> **Text**
++++++
For starters, Liam would be the worst person to play Mad Libs with. You'd ask, "(proper name) and (proper noun) went up the (noun) to (verb) a (noun) of (noun)." He'd reply, "Bitch and Bitch went up the bitch to bitch a bitch of why don't you love me Jennifer, you bitch."
Yep, after last week, I think the writing staff needs to lay off that word for a while. It's reached its quota for the year. Still, something tells me with Kristen and Eve coming back soon, we'll hear it a few more times, but I digress.
George of the Jungle could have given some great advice to Liam. That is, "Watch out for that tree!" Yes, our latest psycho du jour met a rather grisly fate by falling back onto a tree trunk. Well, actually, he was impaled by a sharp stump, but that's not the point. Liam is dead. And that makes me a little sad.
Mostly, I really wanted Liam to be revealed as Peter Blake. I know. I know. I'm like a dog with a bone about that, but there was so much untapped potential there. Still, dead men tell tales in Salem, and maybe there are still a few surprises from beyond the grave. Maybe he was Peter, and that's what brings Kristen back. Okay. Probably not. But even without that happening, Liam does have one more tale to tell. Just ask Nicole.
As it turns out, Ms. Thang destroyed Liam's phone with a photo of the shredded document on it. Note, I would have tossed it in the river after I destroyed it instead of tossing it in a garbage can where anyone could spot it, but that's just me. Anyway, as it really turns out, part of that document was hanging out in a shrub near the crime scene. Of course. I'm not sure how much I'm loving the ongoing nature of this storyline. It still pains me to see Nicole take a huge leap backwards, even though it's classic Nicole.
++++++
> **Information shown**
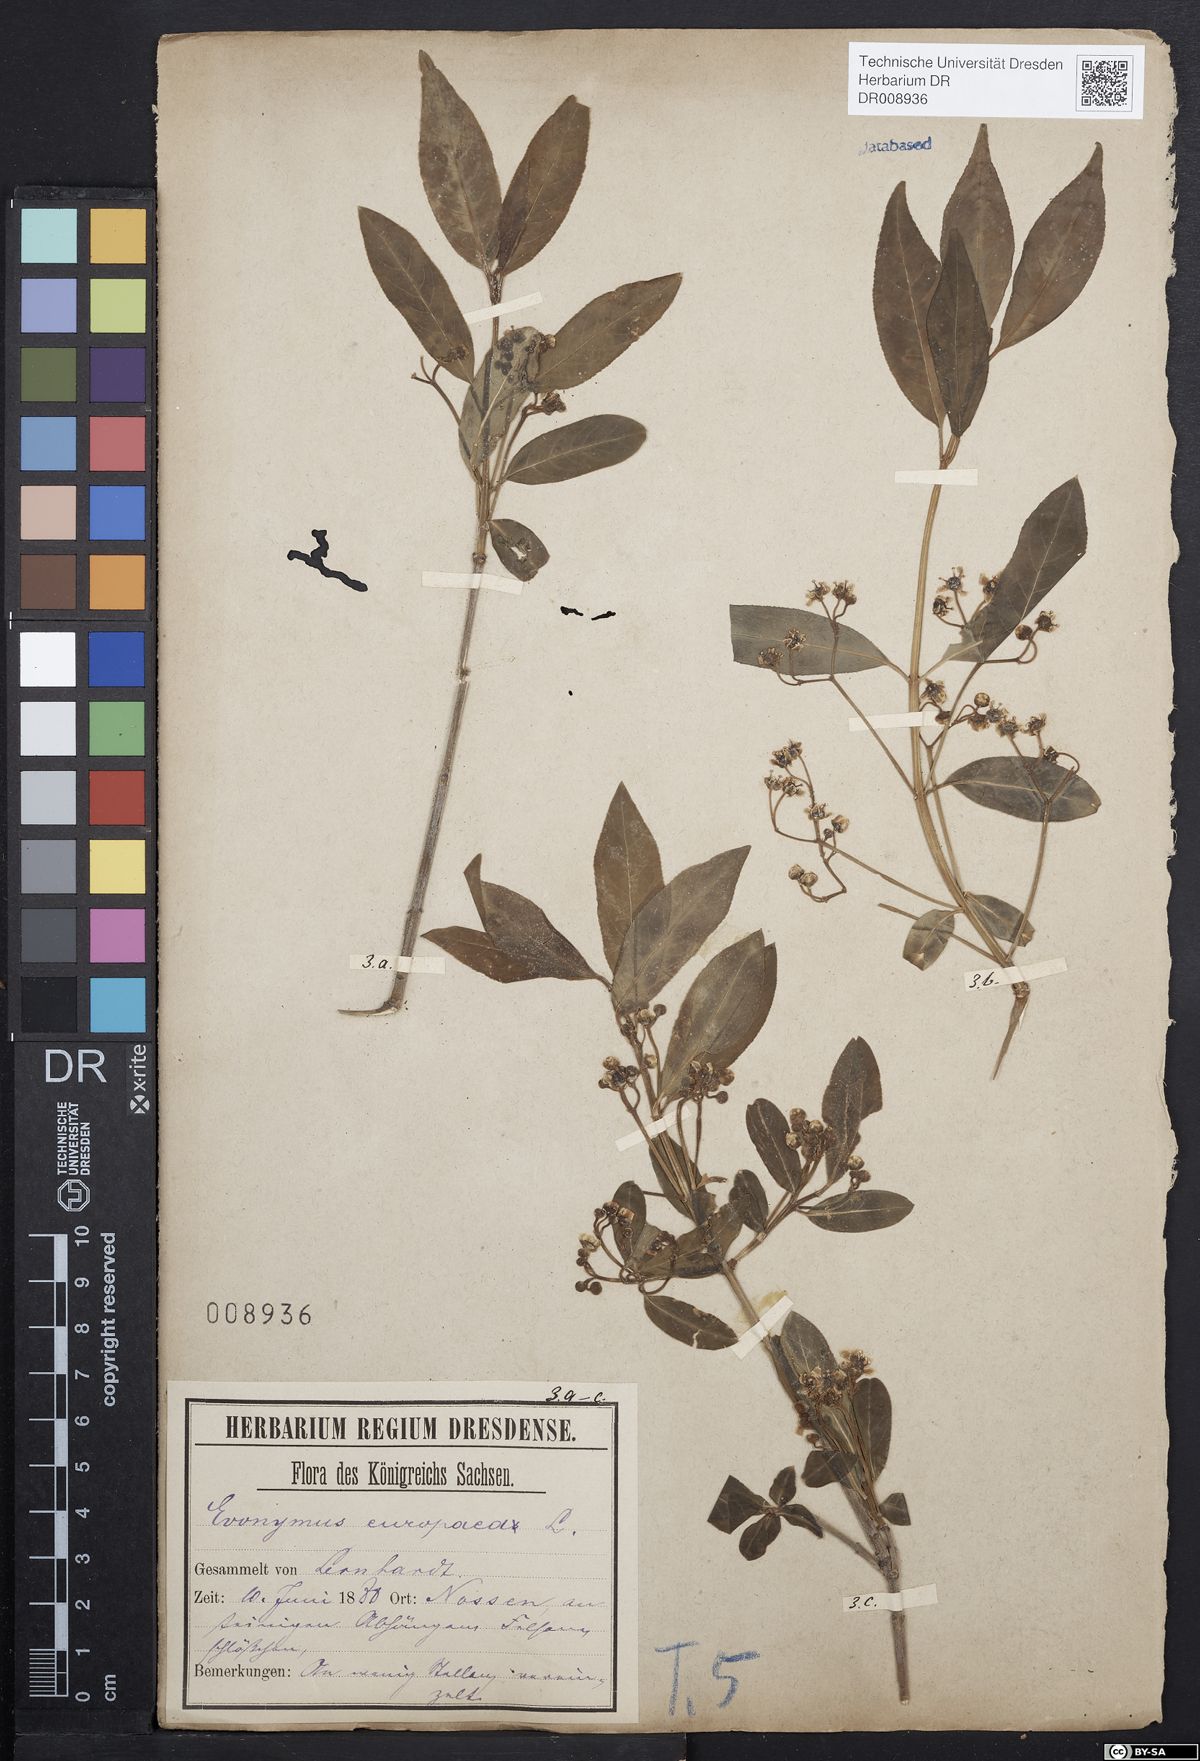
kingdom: Plantae
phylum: Tracheophyta
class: Magnoliopsida
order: Celastrales
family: Celastraceae
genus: Euonymus
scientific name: Euonymus europaeus
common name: Spindle
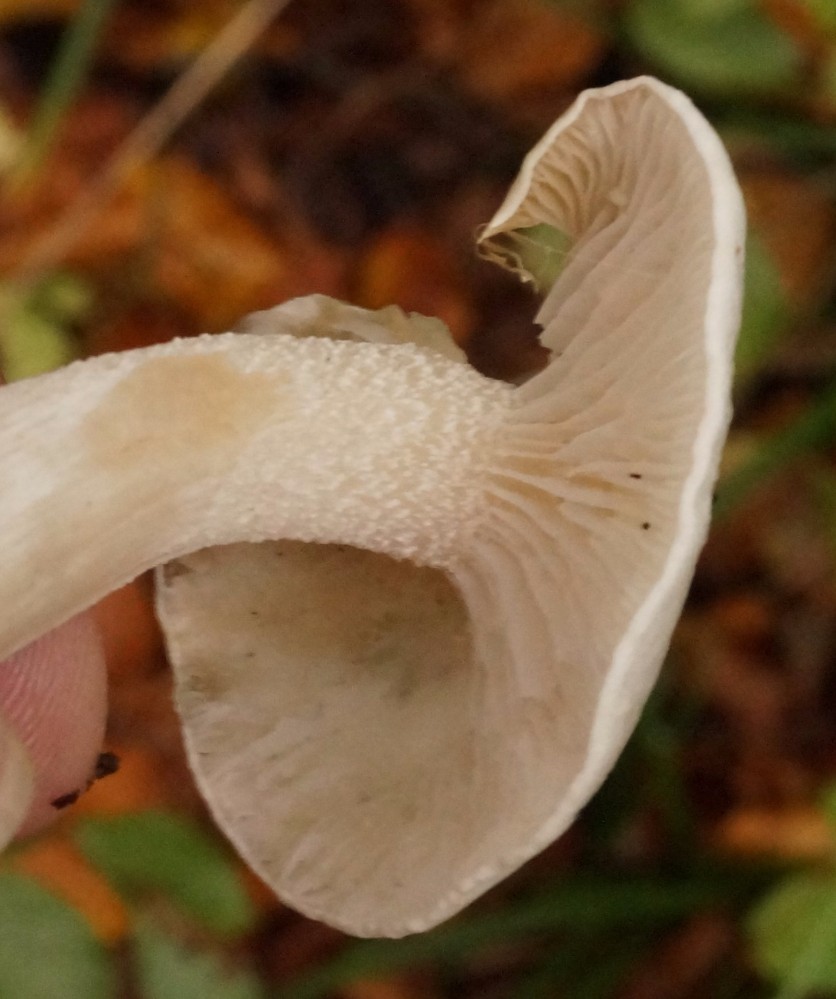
++++++
> **Exercise**
Continue the recap of the soap episode about Liam's death, starting after its final sentence.

> **Final result**
To take a leap of my own backwards, let's talk about the entire situation that led up to Liam's log landing. He finally came out as crazy to Jennifer. Good for you, Liam. Moments later, Nicole showed up. After that, it was a lot of hitting him with things and truths nearly coming out until he hit the log. Okay, it was an exciting time on old Smith Island (very Sweepsy), but I do think some things need to be addressed before the next time DAYS does a hostage situation, or if one of you finds yourself on a remote island with someone you went out on a few dates with who turns out to be a loon. Here's my list:
1. Doors are not that complicated. You twist a handle and either pull or push. Oh, sorry. You may have to turn a key or latch as well. The "I don't know how to work a door, omg!" schtick only makes a smart character look stupid. Sure. Sure. Jennifer was in a panic, but even if I were to catch on fire, I'd still remember stop, drop, and roll.
2. Take the damn gun! If you manage to knock out a gun-wielding psychopath -- twice -- take the damn gun and then run like crazy. I don't think that one needs more explanation.
3. Run. Just run! Don't stop and talk in an open area, just run. Run like Forest Gump. Run like the Road Runner. Run like Gabi's big mouth, but for goodness sakes, just run.
4. If you manage to hide, stay hidden! Sure it's a small island, but it was also a wooded island at night. Staying hidden in some brush until the daylight might be in one's best interest unless you're volunteering to be a target practice for a crazy man because you didn't grab the damn gun in the first place.
5. This one's for the search party. Dudes, wait three seconds in between shouting someone's name. That gives them time to reply, and for you to hear them if they're distressed and can't speak loudly. Thank you, police procedurals, for that tip.
6. And the final one, take the damn gun.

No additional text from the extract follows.